START PROVIDED PASSAGE

That is just the info I was looking for. The instructor said that he can put us on a bench and let us practice weld all we want before we weld on our own cars, and if we get nervous working on our own welds he will take over if we need. I plan on spending a few hours just letting him be my coach while I weld patches into a piece of scrap metal. The other key I picked up on the first night were some of the tools that are used for the basics. I have never regretted buying any tool, and I can see a few tools such as a palm orbital DA sander, an in-line sander, and a kit of assorted hammers and dolly's would go along way and pay for themselves very quickly. Anyone have suggestions for other "starter" tools that I should look for? I think that time spent in class will help to answer that question, but I like to hear from others with home experience.

Reply to
Fletcher

Reply to
Will Honea

For home use, Harbor Freight is the best place for tools to start out. Lots of folks rag on them for a number of reasons (made in China, not Snap-On, etc), but for someone working on their own vehicles they'll last as long as anything 4x the cost if you just maintain them properly. Too many people buy low-buck tools to start, don't take care of them (because they don't know how & air tools of any brand are particularly sensitive to neglect), then convince themselves that high $$$ tools are the only way to go.

END PROVIDED PASSAGE
START RECORDS PROVIDED

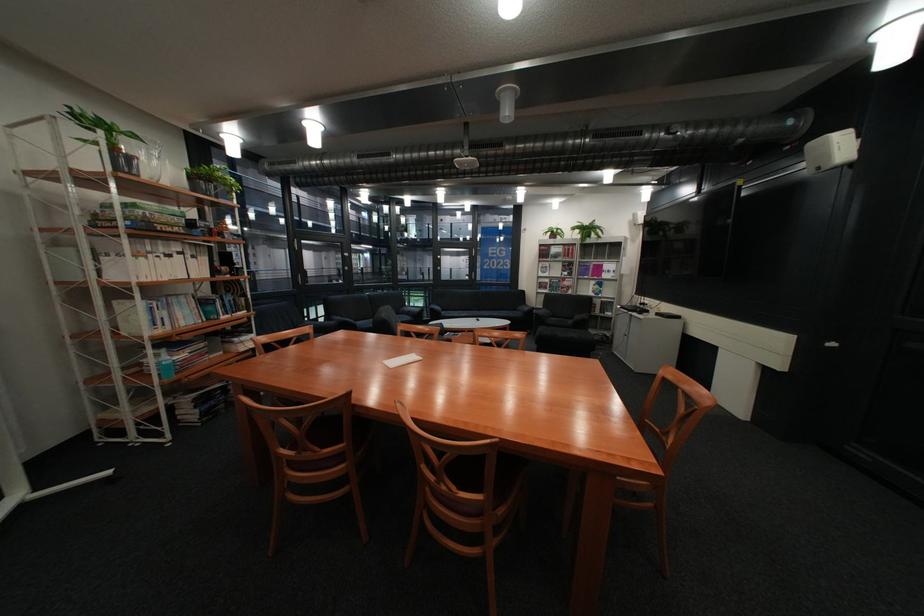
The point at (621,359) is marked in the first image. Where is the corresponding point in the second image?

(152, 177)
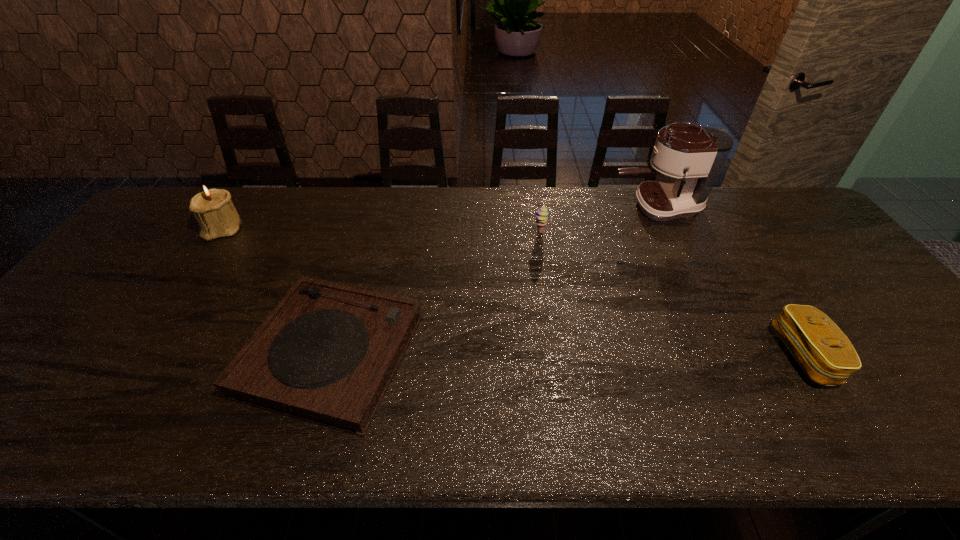
Locate an element on the screen. The image size is (960, 540). vacant area that lies between the clutch bag and the tallest object is located at coordinates (731, 281).

Find the location of a particular element. The image size is (960, 540). empty location between the tallest object and the shortest object is located at coordinates (493, 281).

Where is `free space between the clutch bag and the shortest object`? This screenshot has width=960, height=540. free space between the clutch bag and the shortest object is located at coordinates (567, 355).

Where is `object that is the closest to the clutch bag`? object that is the closest to the clutch bag is located at coordinates (694, 155).

At what (x,y) coordinates should I click in order to perform the action: click on object that is the second closest one to the phonograph record. Please return your answer as a coordinate pair (x, y). Image resolution: width=960 pixels, height=540 pixels. Looking at the image, I should click on pyautogui.click(x=541, y=215).

Find the location of a particular element. The image size is (960, 540). vacant point that satisfies the following two spatial constraints: 1. on the front-facing side of the coffee maker; 2. on the front side of the phonograph record is located at coordinates (730, 354).

Where is `vacant space that satisfies the following two spatial constraints: 1. on the front-facing side of the coffee maker; 2. on the front side of the candle_holder`? vacant space that satisfies the following two spatial constraints: 1. on the front-facing side of the coffee maker; 2. on the front side of the candle_holder is located at coordinates (667, 229).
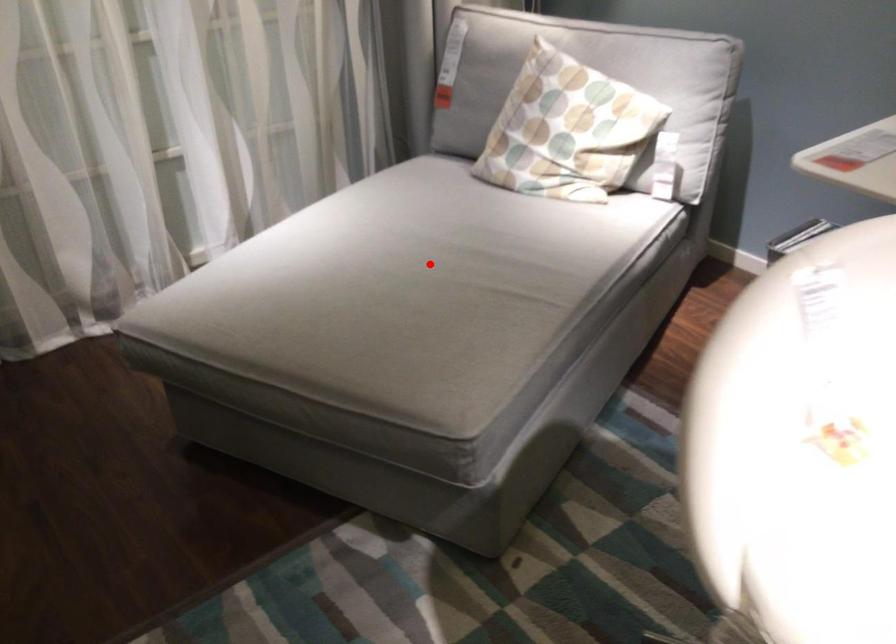
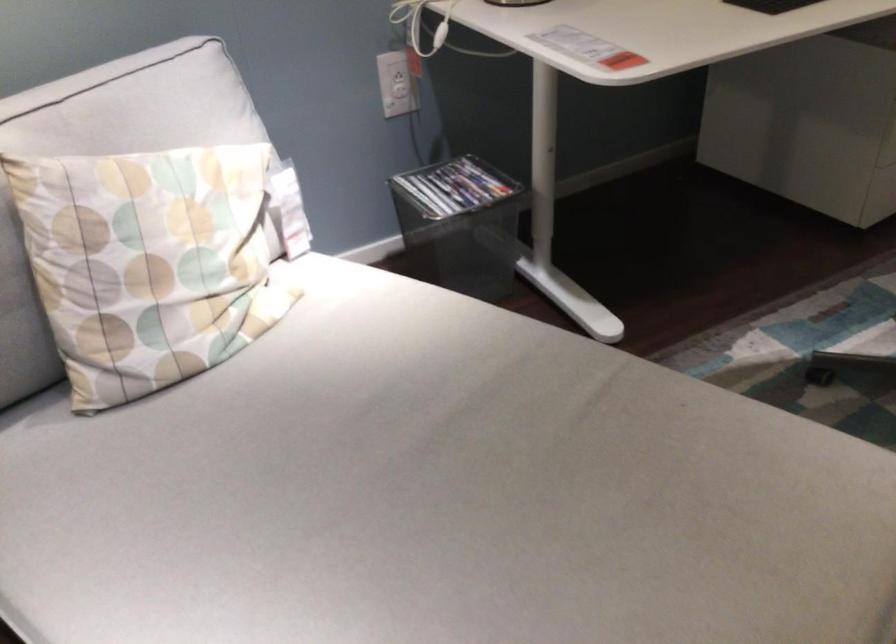
Question: I am providing you with two images of the same scene from different viewpoints. Image1 has a red point marked. In image2, the corresponding 3D location appears at what relative position? Reply with the corresponding letter.

Choices:
 (A) Closer
 (B) Farther

Answer: (A)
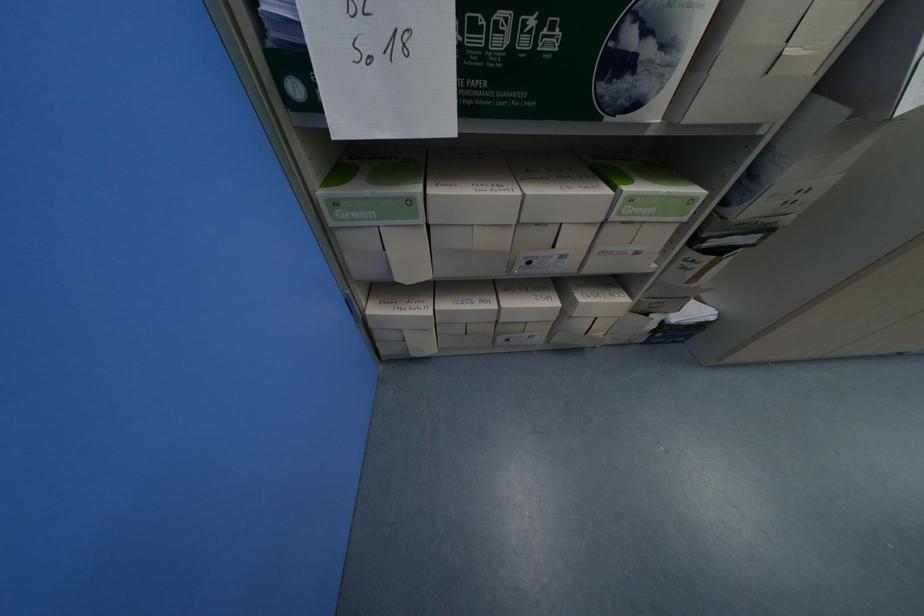
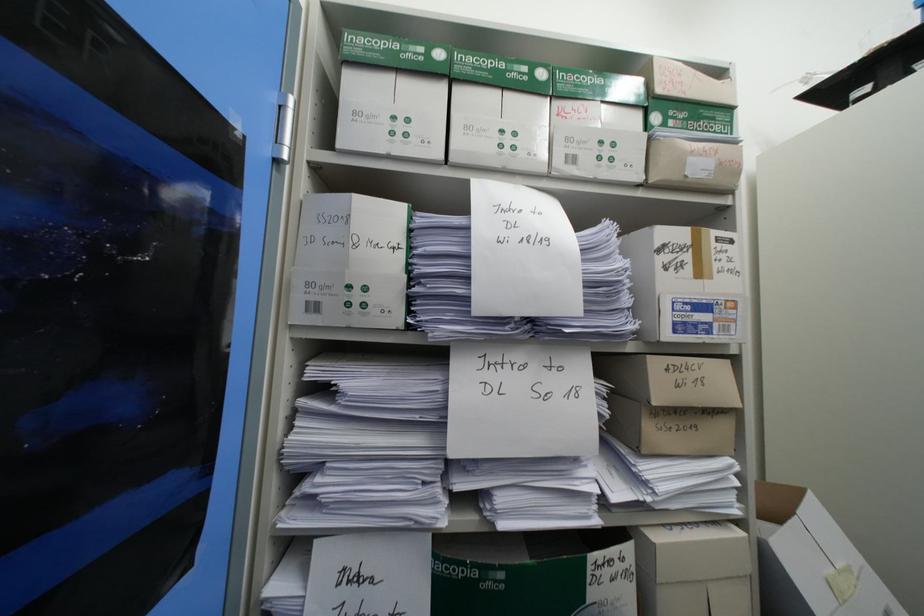
Question: How did the camera likely rotate?

Choices:
 (A) Left
 (B) Right
 (C) Up
 (D) Down

Answer: (C)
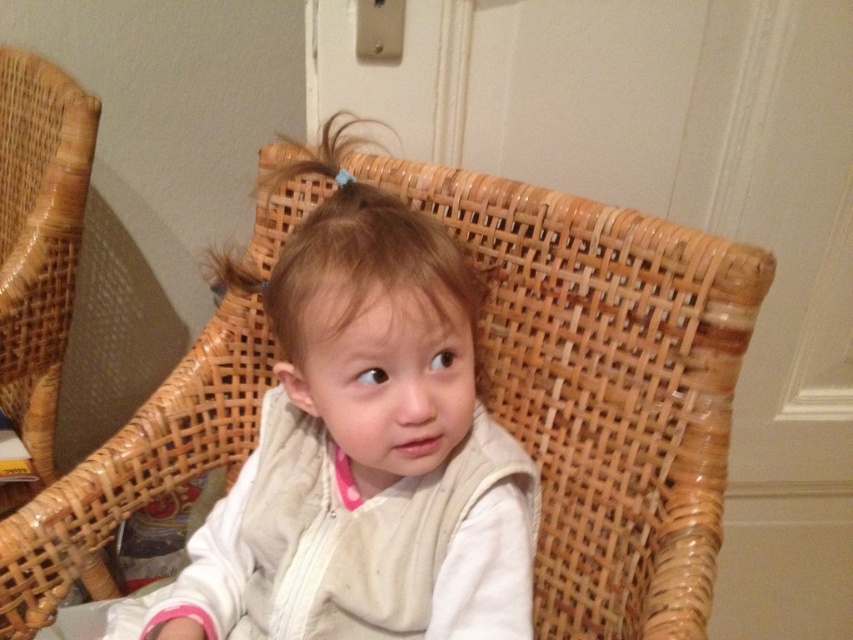
Does white cotton baby at center appear on the left side of woven wood rocking chair at left?

In fact, white cotton baby at center is to the right of woven wood rocking chair at left.

Can you confirm if white cotton baby at center is thinner than woven wood rocking chair at left?

Incorrect, white cotton baby at center's width is not less than woven wood rocking chair at left's.

I want to click on white cotton baby at center, so click(x=367, y=454).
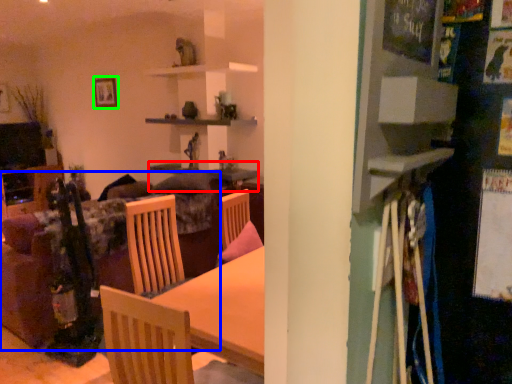
Question: Estimate the real-world distances between objects in this image. Which object is closer to table (highlighted by a red box), couch (highlighted by a blue box) or picture frame (highlighted by a green box)?

Choices:
 (A) couch
 (B) picture frame

Answer: (B)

END RECORDS PROVIDED

WHAT THIS EXERCISE ASKS ▸
1. Extract each line of the records that contains the string "facing", treating uppercase and lowercase letters as distinct.
2. Continue the forum discussion about starter tools for home auto body work, beginning immediately after its final sentence.

ANSWERS TO THE PROBLEMS ▸
1.
Find the location of a particular element. The image size is (960, 540). vacant point that satisfies the following two spatial constraints: 1. on the front-facing side of the coffee maker; 2. on the front side of the phonograph record is located at coordinates (730, 354).
Where is `vacant space that satisfies the following two spatial constraints: 1. on the front-facing side of the coffee maker; 2. on the front side of the candle_holder`? vacant space that satisfies the following two spatial constraints: 1. on the front-facing side of the coffee maker; 2. on the front side of the candle_holder is located at coordinates (667, 229).

2.
If you use an impact wrench 3+ hrs./day - 5 days/week, buy the best you can afford, and having a truck come to your place of employment with nearly unlimited credit isn't bad for someone who uses those tools at work every day for their livelihood. If you use it 10 weekends/year, buy a heavy duty one @ HF and put a couple drops of air tool oil in the air inlet fitting before & after every use and it'll last for years. Same goes for hand tools and body tools are no exception. Put them in a toolbox off the floor and they'll last a lifetime. Lay them on the floor overnight and they'll fail real quick.

Personally, I prefer hand tools for filing and sanding. Power/air tools are OK if you're real experienced, but it takes a real soft touch with an in-line air file to not just grind right through everything you just laid up. Learn on manual procedures and move up to power when you feel you have a good touch and eye for smooth level surfaces, including compound curved surfaces. Nothing looks as good as real hand work.

It can be tempting to let the instructor take over with welding, but don't give in to it. Do it yourself even if it means cutting off a crappy weld to re-do it. You'll see why as you get into it. If you have to have him do something like weld around a corner or inside a curved surface, stick your face right in there (properly protected, of course) to watch exactly what he's doing and don't feel like a dork asking a million 'stupid' questions. You're paying for his time and any decent instructor will be more than happy to explain every boring little thing about how/why he's doing something. Most will use your questions to help everyone else in class as well.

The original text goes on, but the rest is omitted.